Oprah Winfrey and First Lady Michelle Obama received accolades at Time's 2009 gala honoring the World's Most Influential People (Source: Getty Images).

Last night I worked the red carpet at Time Magazine’s 2009 gala event honoring the 100 Most Influential People in the World. It was one of those occasions when everyone who was anyone was present, and I was excited to be in the midst of it all. Among the dignitaries, leaders, revolutionaries, titans, entertainers, scientists, heroes and pioneers that were honored, one woman, Michelle Obama, the keynote speaker, stood out not because of the things she has done but because of the things that have been done for her.

That may sound belittling, but I say that not to diminish her extraordinary hard work and individual sacrifice. If you didn’t know this before, Michelle Obama graduated from Princeton University and Harvard Law School. As a young lawyer she was assigned to mentor her husband President Barack Obama when they first met. She hails from Chicago’s far south side; a long way from where she is now.
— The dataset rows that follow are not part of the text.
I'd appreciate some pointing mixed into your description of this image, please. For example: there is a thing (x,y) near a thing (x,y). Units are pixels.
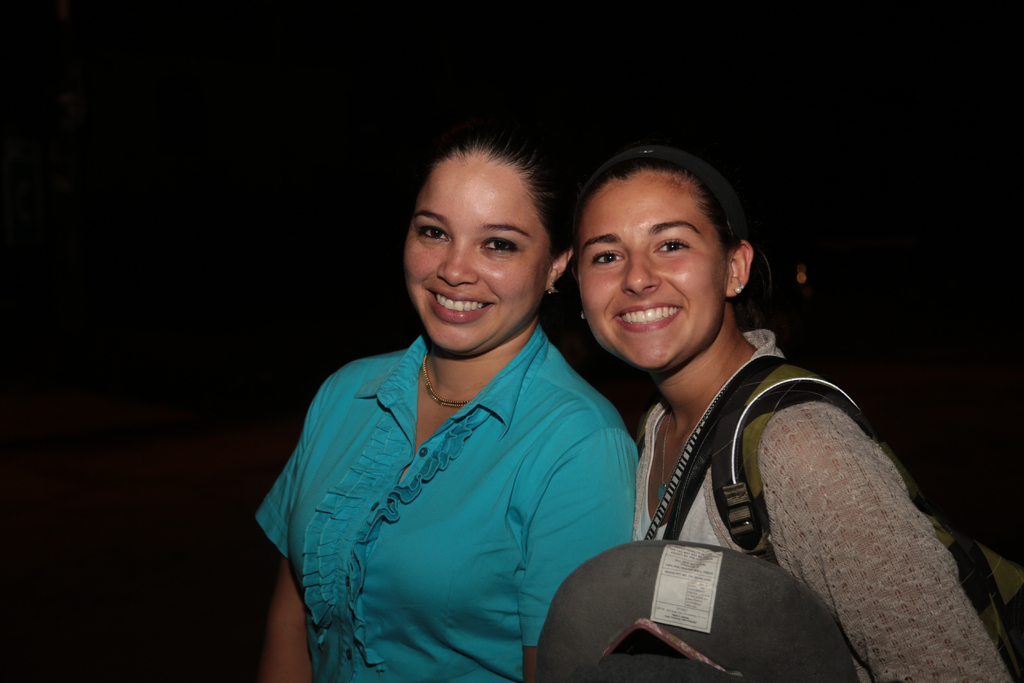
In this image there are two women (563,439) standing. They are smiling. The woman (714,334) to the right (754,425) is wearing bags (724,434). The background (341,121) is dark.
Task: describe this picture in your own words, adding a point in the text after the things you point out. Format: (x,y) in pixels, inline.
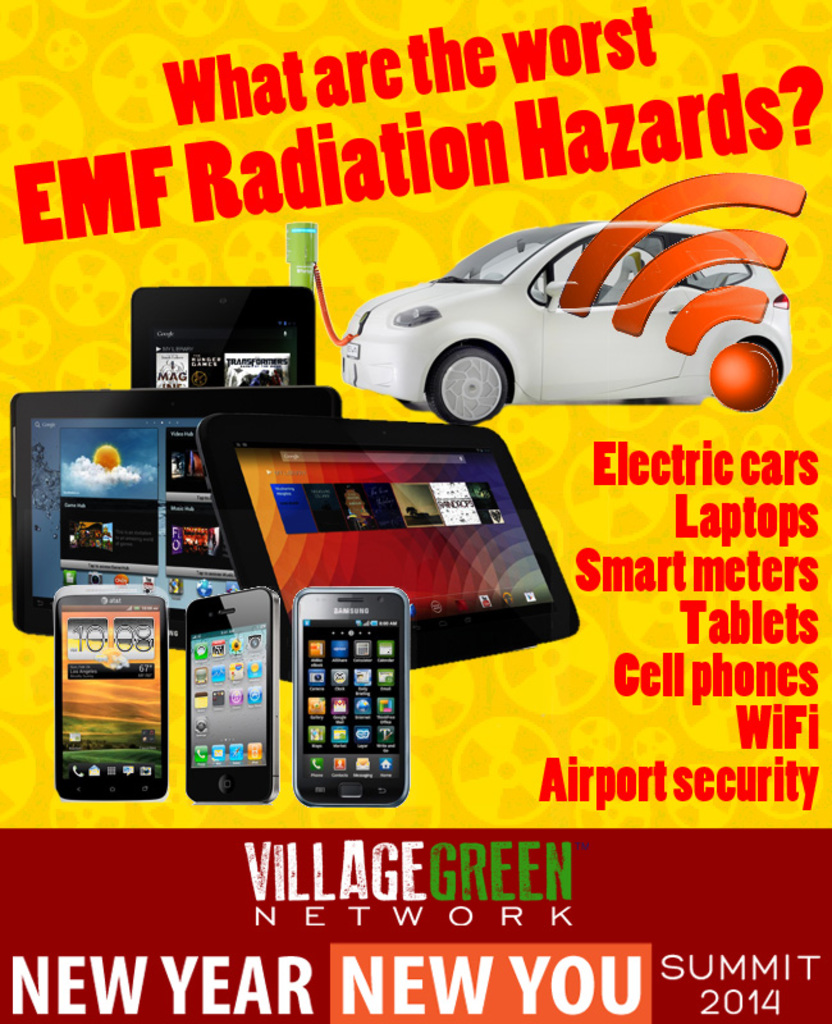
In this image we can see a poster (91,514) which is in yellow and red color on which we can see mobile phones (64,675), tablets (238,526), white color car (403,370) and some edited text (239,105) on it.
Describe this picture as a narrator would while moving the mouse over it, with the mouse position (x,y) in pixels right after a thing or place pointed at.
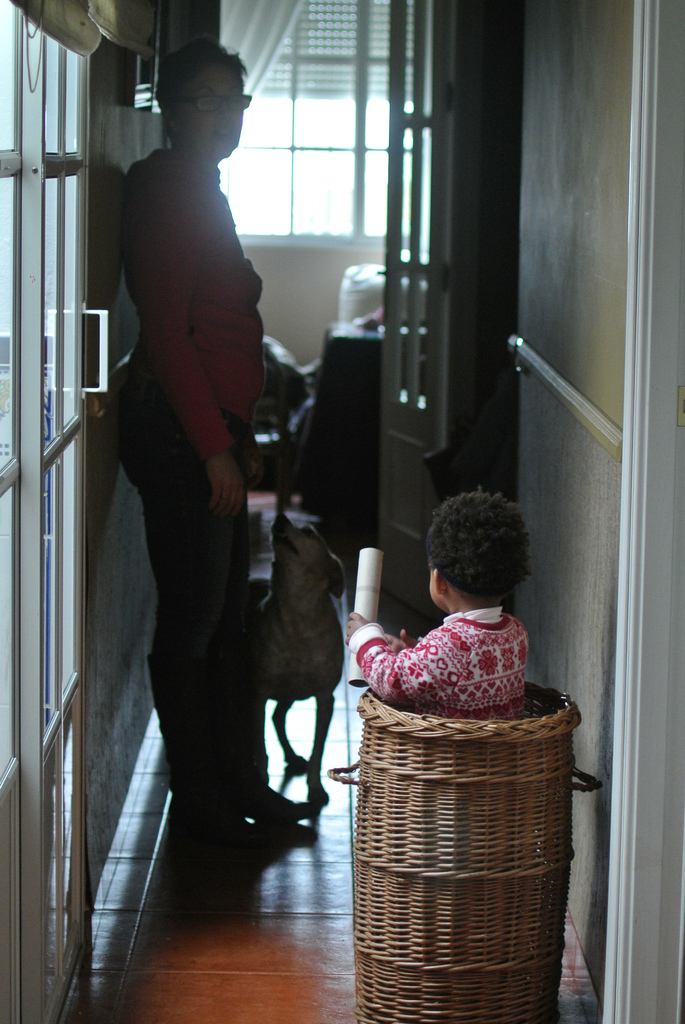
In this image we can see a kid (403,645) in the basket (418,768), he is holding a paper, there is a lady (260,719) and a dog (278,732), there are doors (43,376), windows (323,199), also we can see some objects (348,428) in the background (299,365), and there are walls (518,611).
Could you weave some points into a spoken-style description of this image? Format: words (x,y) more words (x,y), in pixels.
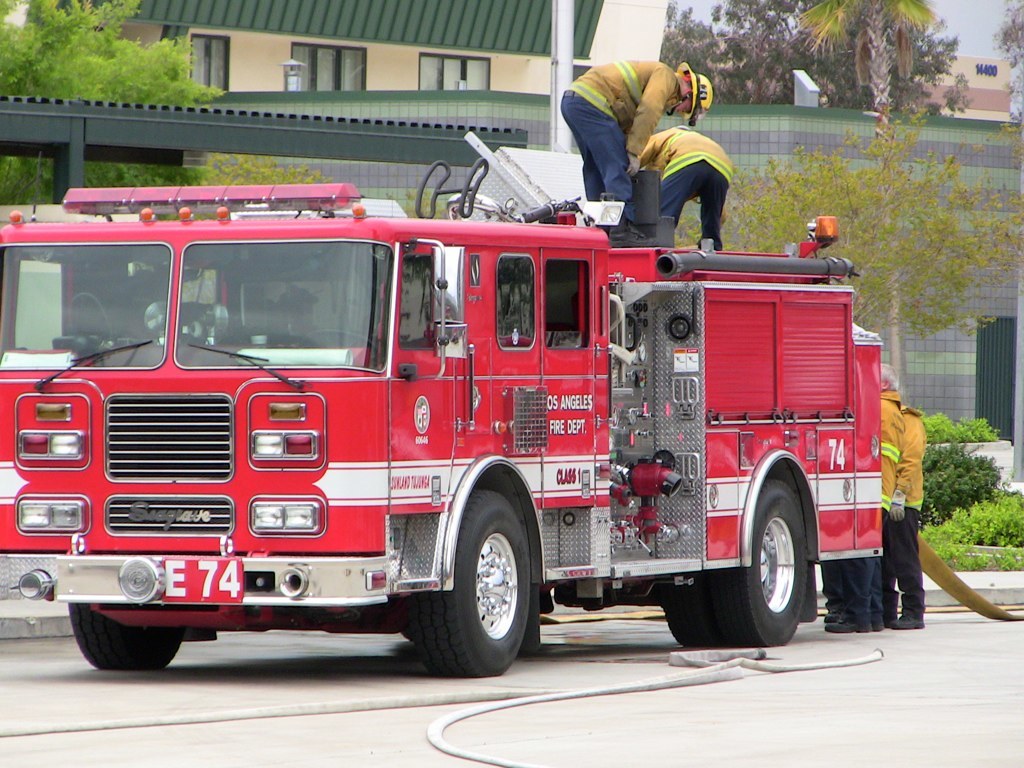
In this image there are two persons (624,231) standing on the vehicle (381,428), behind the vehicle (661,442) there are a few people (882,586) standing on the road (827,639). In the background (276,29) there are buildings (357,102) and trees (786,170).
“She would be extraordinary no matter what her husband was doing for a living,” said Van Jones, the White House’s green jobs guru, on the red carpet last night. “She has passion for ordinary people so that kids can identify with her. Working mom’s can identify with her. The Queen of England can identify with her.”

Van Jones, the special adviser for green jobs for the White House Council on Environmental Quality, received honors from Time (Source: Marcia A. Wade).
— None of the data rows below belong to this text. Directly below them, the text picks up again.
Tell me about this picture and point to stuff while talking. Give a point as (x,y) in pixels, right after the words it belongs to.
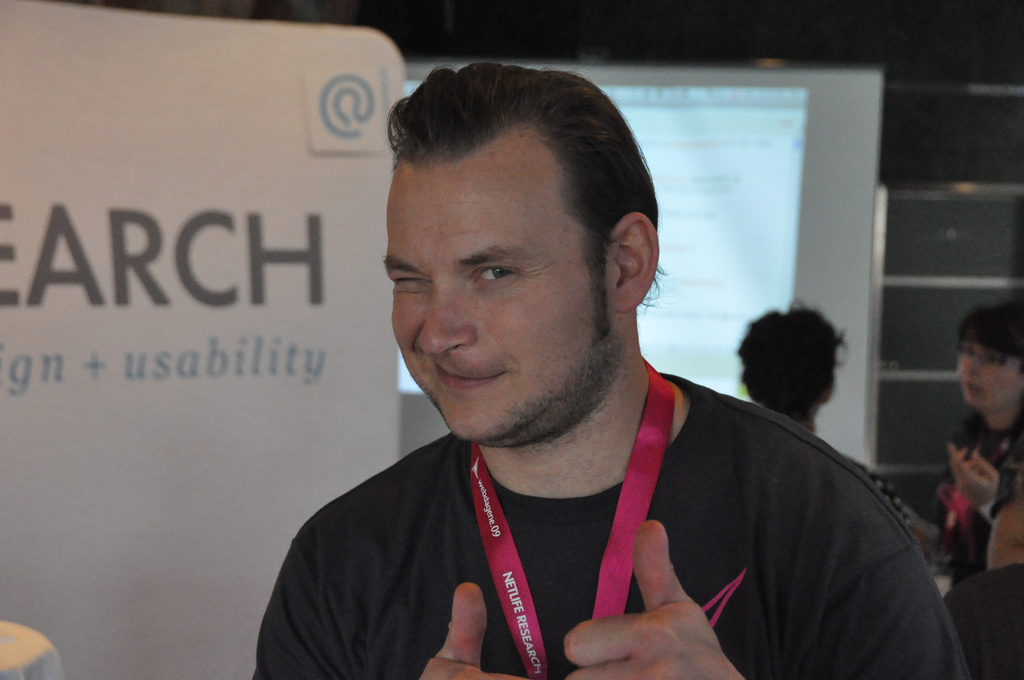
In this image I can see a person (567,263) wearing black color shirt (670,482), red color tag (626,477). At the back (814,356) I can see few other persons (990,380) standing, banner (259,462) in white color.
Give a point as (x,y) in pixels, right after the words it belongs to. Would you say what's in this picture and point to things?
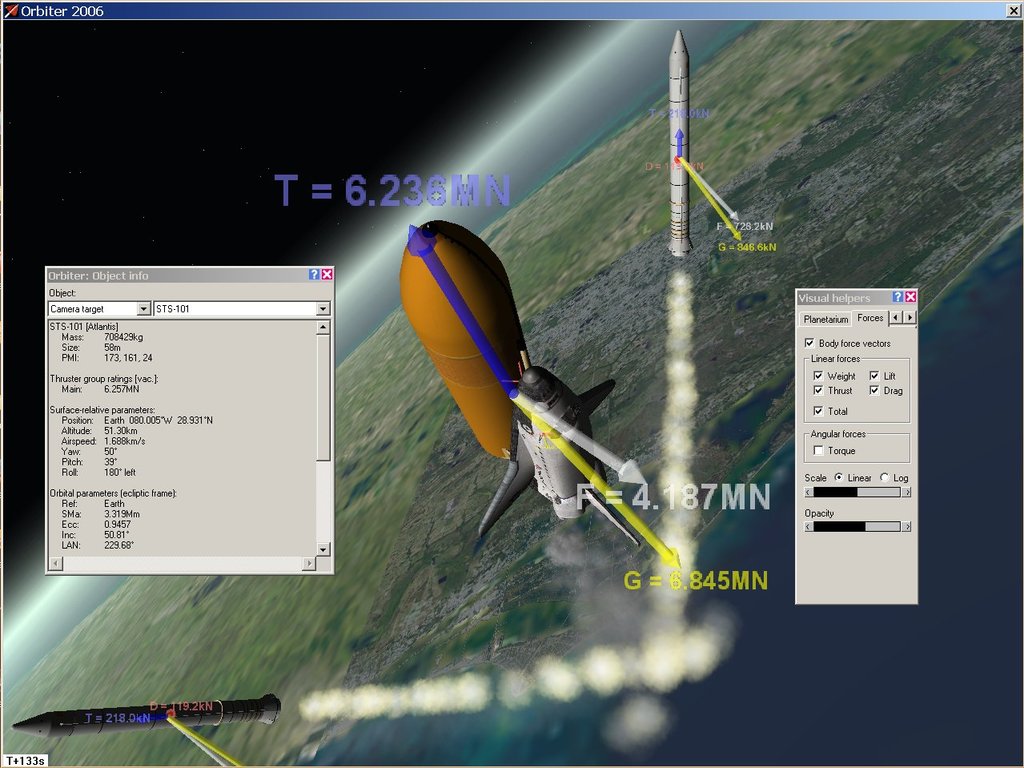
In this image I can see three rockets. They are in different color. Back Side I can see earth (439,520).
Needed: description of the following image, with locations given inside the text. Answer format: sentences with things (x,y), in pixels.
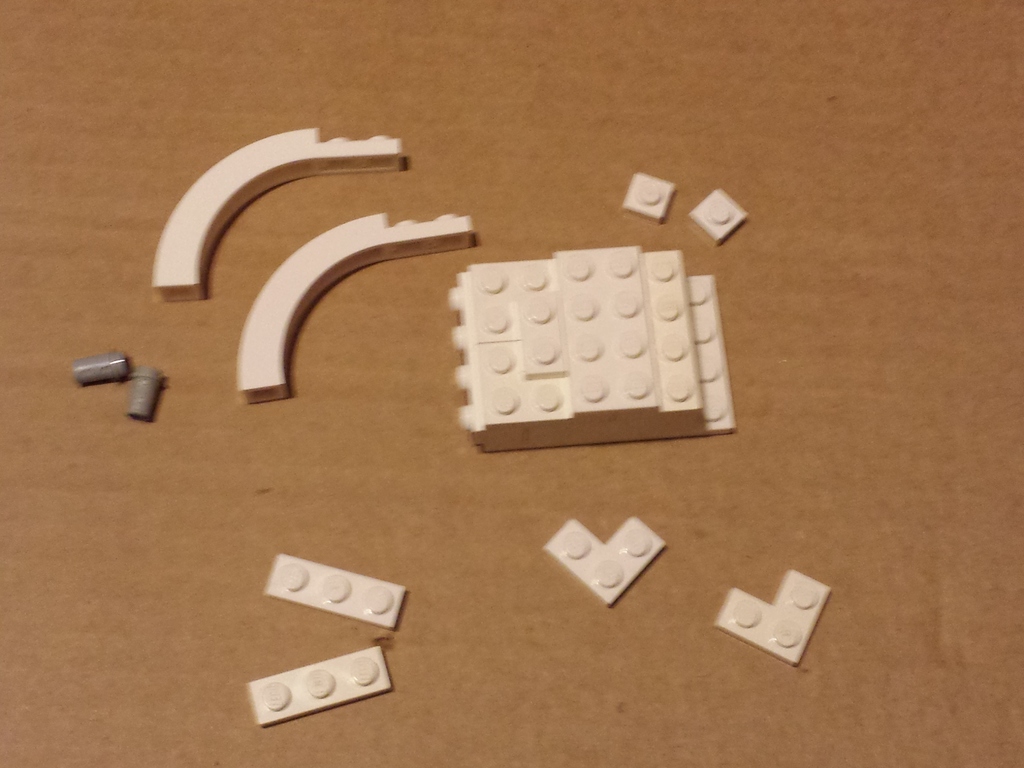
In this image we can see legos (511,395) placed on the table (445,323).
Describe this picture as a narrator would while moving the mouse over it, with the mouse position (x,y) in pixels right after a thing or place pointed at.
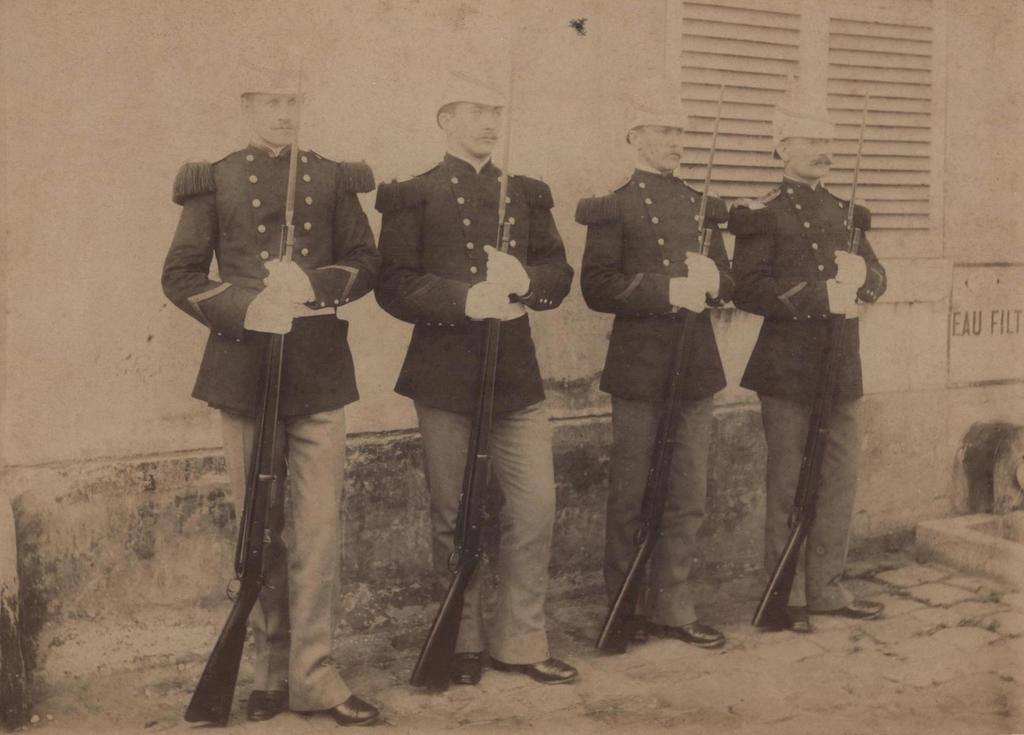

But Obama acknowledges that she has influence, because of others who pushed her and believed in her, and now she wants to continue that service.
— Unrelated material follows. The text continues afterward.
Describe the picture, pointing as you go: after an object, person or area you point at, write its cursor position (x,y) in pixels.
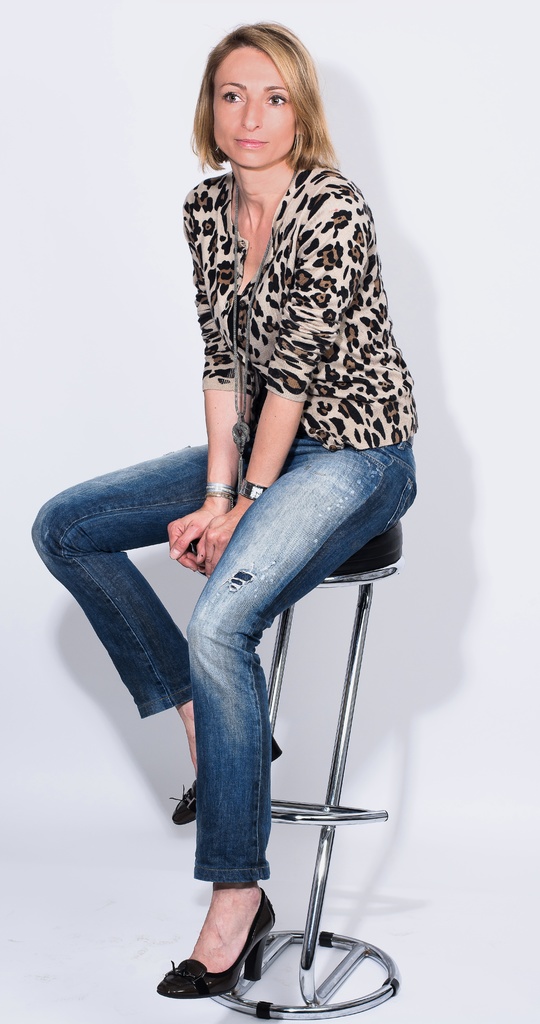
In this picture we can see a woman (336,342) wearing a top (336,357) and jeans (214,630) is sitting on the chair (301,931) and giving a pose to the camera. Behind there is a white background (342,123).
She announced yesterday that the White House was creating a Social Innovation Fund as part of the new Serve America Act. The Fund will provide $50 million to help innovative nonprofit groups and social entrepreneurs who focus on public service.

See, what many do not realize is that when Oprah Winfrey characterized Obama as a “Phenomenal woman” in Time Magazine this month, she did so not because Obama is the first black woman to serve as First Lady. She called her phenomenal because as Winfrey puts it “her political power is secondary to her heart power.”

Talk show personality Tavis Smiley accompanied by Princeton professor Cornell West agreed. Smiley explained that her “humanity and love for people” is what draws people to her. Obama is exceptional because she recognizes that she did not get to her level of “influence” on her own sweat alone, and she knows that others need help just as much if not more than she did.

“Our success was made possible with the encouragement of a diligent parent or teacher, a grandparent who told us we had real talent, an older sibling who paved the way and set a good example, a scholarship or grant that created an unexpected opportunity, or a neighbor or community leader who told us to dream big,” said Obama. “I never imagined that, as a result of all that support, I would be in a position to be a role model for girls around the globe.”

Time’s managing editor Rick Stengel acknowledged to me that Obama is “a role model for women around the world.”  But Obama wants us to realize that the same “influence” that she has we all have.

We all have the ability to influence the outcome of someone elses life, she said last night while encouraging fellow Time honorees and American citizens to inspire a new generation of innovators and entrepreneurs to direct their energy toward solving their community’s – and our nation’s – most serious social problems.

In doing so, she says that we will all be rewarded by “watching young people recognize that they have the power to enrich not only their lives, but the lives of others as well.”